(Task to complete):
Say nothing but the number of lines below in which the string "possible" appears.
....
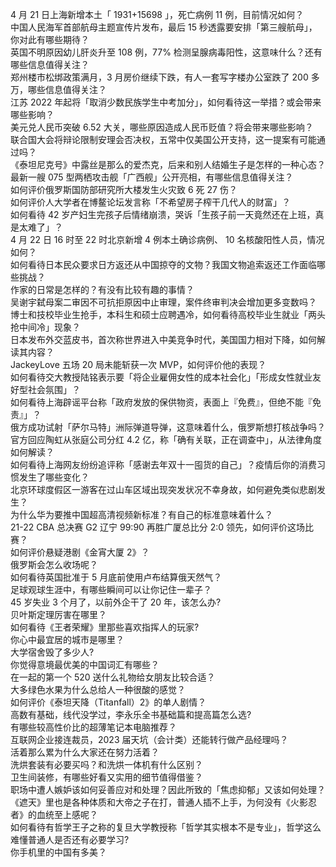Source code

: 4 月 21 日上海新增本土「 1931+15698 」，死亡病例 11 例，目前情况如何？  
中国人民海军首部航母主题宣传片发布，最后 15 秒透露要安排「第三艘航母」，你对此有哪些期待？  
英国不明原因幼儿肝炎升至 108 例，77% 检测呈腺病毒阳性，这意味什么？还有哪些信息值得关注？  
郑州楼市松绑政策满月，3 月房价继续下跌，有人一套写字楼办公室跌了 200 多万，哪些信息值得关注？  
江苏 2022 年起将「取消少数民族学生中考加分」，如何看待这一举措？或会带来哪些影响？  
美元兑人民币突破 6.52 大关，哪些原因造成人民币贬值？将会带来哪些影响？  
联合国大会将辩论限制安理会否决权，五常中仅美国公开支持，这一提案有可能通过吗？  
《泰坦尼克号》中露丝是那么的爱杰克，后来和别人结婚生子是怎样的一种心态？  
最新一艘 075 型两栖攻击舰「广西舰」公开亮相，有哪些信息值得关注？  
如何评价俄罗斯国防部研究所大楼发生火灾致 6 死 27 伤？  
如何评价人大学者在博鳌论坛发言称「不希望房子榨干几代人的财富」？  
如何看待 42 岁产妇生完孩子后情绪崩溃，哭诉「生孩子前一天竟然还在上班，真是太难了」？  
4 月 22 日 16 时至 22 时北京新增 4 例本土确诊病例、 10 名核酸阳性人员，情况如何？  
如何看待日本民众要求日方返还从中国掠夺的文物？我国文物追索返还工作面临哪些挑战？  
作家的日常是怎样的？有没有比较有趣的事情？  
吴谢宇弑母案二审因不可抗拒原因中止审理，案件终审判决会增加更多变数吗？  
博士和技校毕业生抢手，本科生和硕士应聘遇冷，如何看待高校毕业生就业「两头抢中间冷」现象？  
日本发布外交蓝皮书，首次称世界进入中美竞争时代，美国国力相对下降，如何解读其内容？  
JackeyLove 五场 20 局未能斩获一次 MVP，如何评价他的表现？  
如何看待交大教授陆铭表示要「将企业雇佣女性的成本社会化」「形成女性就业友好型社会氛围」？  
如何看待上海辟谣平台称「政府发放的保供物资，表面上『免费』，但绝不能『免责』」？  
俄方成功试射「萨尔马特」洲际弹道导弹，这意味着什么，俄罗斯想打核战争吗？  
官方回应陶虹从张庭公司分红 4.2 亿，称「确有关联，正在调查中」，从法律角度如何解读？  
如何看待上海网友纷纷追评称「感谢去年双十一囤货的自己」？疫情后你的消费习惯发生了哪些变化？  
北京环球度假区一游客在过山车区域出现突发状况不幸身故，如何避免类似悲剧发生？  
为什么华为要推中国超高清视频新标准？有自己的标准意味着什么？  
21-22 CBA 总决赛 G2 辽宁 99:90 再胜广厦总比分 2:0 领先，如何评价这场比赛？  
如何评价悬疑港剧《金宵大厦 2》？  
俄罗斯会怎么收场呢？  
如何看待英国批准于 5 月底前使用卢布结算俄天然气？  
足球观球生涯中，有哪些瞬间可以让你记住一辈子？  
45 岁失业 3 个月了，以前外企干了 20 年，该怎么办?  
贝叶斯定理厉害在哪里？  
如何看待《王者荣耀》里那些喜欢指挥人的玩家?  
你心中最宜居的城市是哪里？  
大学宿舍毁了多少人?  
你觉得意境最优美的中国词汇有哪些？  
在一起的第一个 520 送什么礼物给女朋友比较合适？  
大多绿色水果为什么总给人一种很酸的感觉？  
如何评价《泰坦天降（Titanfall）2》的单人剧情？  
高数有基础，线代没学过，李永乐全书基础篇和提高篇怎么选?  
有哪些较高性价比的超薄笔记本电脑推荐？  
互联网企业接连裁员，2023 届天坑（会计类）还能转行做产品经理吗？  
活着那么累为什么大家还在努力活着？  
洗烘套装有必要买吗？和洗烘一体机有什么区别？  
卫生间装修，有哪些好看又实用的细节值得借鉴？  
职场中遭人嫉妒该如何妥善应对和处理？因此所致的「焦虑抑郁」又该如何处理？  
《遮天》里也是各种体质和大帝之子在打，普通人插不上手，为何没有《火影忍者》的血统至上感呢？  
如何看待有哲学王子之称的复旦大学教授称「哲学其实根本不是专业」，哲学这么难懂普通人是否还有必要学习?  
你手机里的中国有多美？  
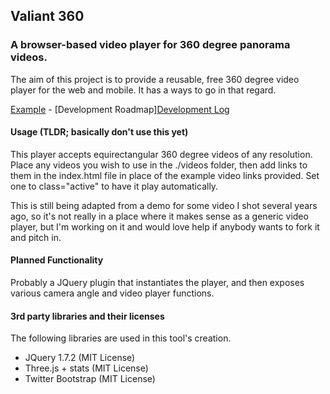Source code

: ## Valiant 360

### A browser-based video player for 360 degree panorama videos.

The aim of this project is to provide a reusable, free 360 degree video player for the web and mobile.  It has a ways to go in that regard.

[Example](http://valiant.flimshaw.net) - [Development Roadmap][Development Log](https://github.com/flimshaw/Valiant360/wiki/Development-log)

#### Usage (TLDR; basically don't use this yet)

This player accepts equirectangular 360 degree videos of any resolution.  Place any videos you wish to use in the ./videos folder, then add links to them in the index.html file in place of the example video links provided.  Set one to class="active" to have it play automatically.

This is still being adapted from a demo for some video I shot several years ago, so it's not really in a place where it makes sense as a generic video player, but I'm working on it and would love help if anybody wants to fork it and pitch in.

#### Planned Functionality 

Probably a JQuery plugin that instantiates the player, and then exposes various camera angle and video player functions.



#### 3rd party libraries and their licenses

The following libraries are used in this tool's creation.

+ JQuery 1.7.2 (MIT License)
+ Three.js + stats (MIT License)
+ Twitter Bootstrap (MIT License)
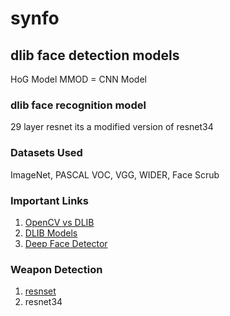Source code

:# synfo

## dlib face detection models
HoG Model
MMOD = CNN Model

### dlib face recognition model
29 layer resnet
its a modified version of resnet34

### Datasets Used
ImageNet, PASCAL VOC, VGG, WIDER, Face Scrub

### Important Links
1. [OpenCV vs DLIB](https://www.learnopencv.com/face-detection-opencv-dlib-and-deep-learning-c-python/)
2. [DLIB Models](https://github.com/davisking/dlib-models)
3. [Deep Face Detector](https://towardsdatascience.com/cnn-based-face-detector-from-dlib-c3696195e01c)

### Weapon Detection 
1. [resnset](https://arxiv.org/abs/1512.03385)
2. resnet34
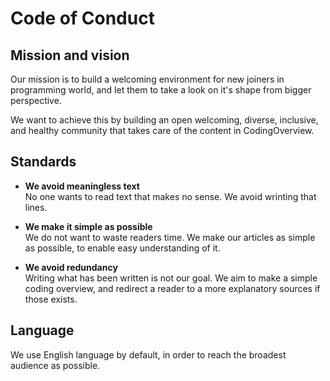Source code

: # Code of Conduct

## Mission and vision
Our mission is to build a welcoming environment for new joiners in programming world, and let them to take a look on it's shape from bigger perspective.

We want to achieve this by building an open welcoming, diverse, inclusive, and healthy community that takes care of the content in CodingOverview.

## Standards
- **We avoid meaningless text**  
No one wants to read text that makes no sense. We avoid wrinting that lines.

- **We make it simple as possible**  
We do not want to waste readers time. We make our articles as simple as possible, to enable easy understanding of it.

- **We avoid redundancy**  
Writing what has been written is not our goal. We aim to make a simple coding overview, and redirect a reader to a more explanatory sources if those exists.

## Language
We use English language by default, in order to reach the broadest audience as possible.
....
(Response area):
3